# Assignment
What you hand back must match the records word for word, with no pictures.

# Available data

════════════════

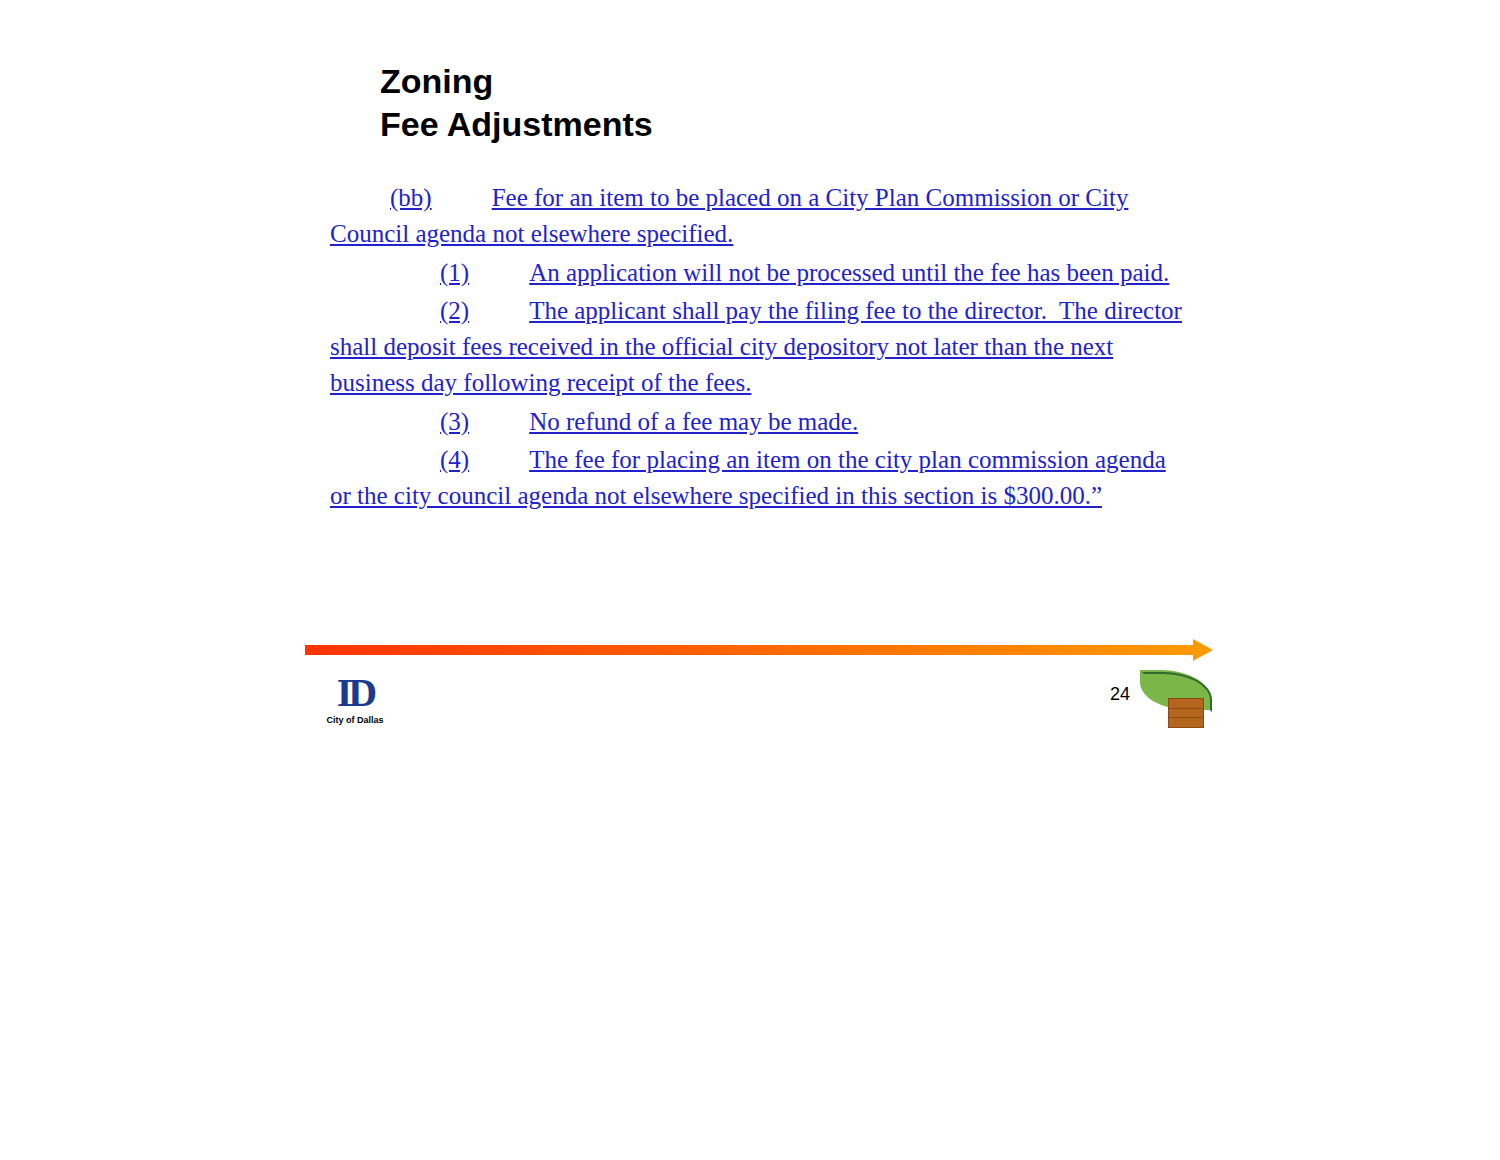Zoning
Fee Adjustments
(bb) Fee for an item to be placed on a City Plan Commission or City Council agenda not elsewhere specified.
(1) An application will not be processed until the fee has been paid.
(2) The applicant shall pay the filing fee to the director. The director shall deposit fees received in the official city depository not later than the next business day following receipt of the fees.
(3) No refund of a fee may be made.
(4) The fee for placing an item on the city plan commission agenda or the city council agenda not elsewhere specified in this section is $300.00.”
24
ID
City of Dallas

════════════════

# Task output
Zoning
Fee Adjustments
(bb) Fee for an item to be placed on a City Plan Commission or City Council agenda not elsewhere specified.
(1) An application will not be processed until the fee has been paid.
(2) The applicant shall pay the filing fee to the director. The director shall deposit fees received in the official city depository not later than the next business day following receipt of the fees.
(3) No refund of a fee may be made.
(4) The fee for placing an item on the city plan commission agenda or the city council agenda not elsewhere specified in this section is $300.00.”
24
ID
City of Dallas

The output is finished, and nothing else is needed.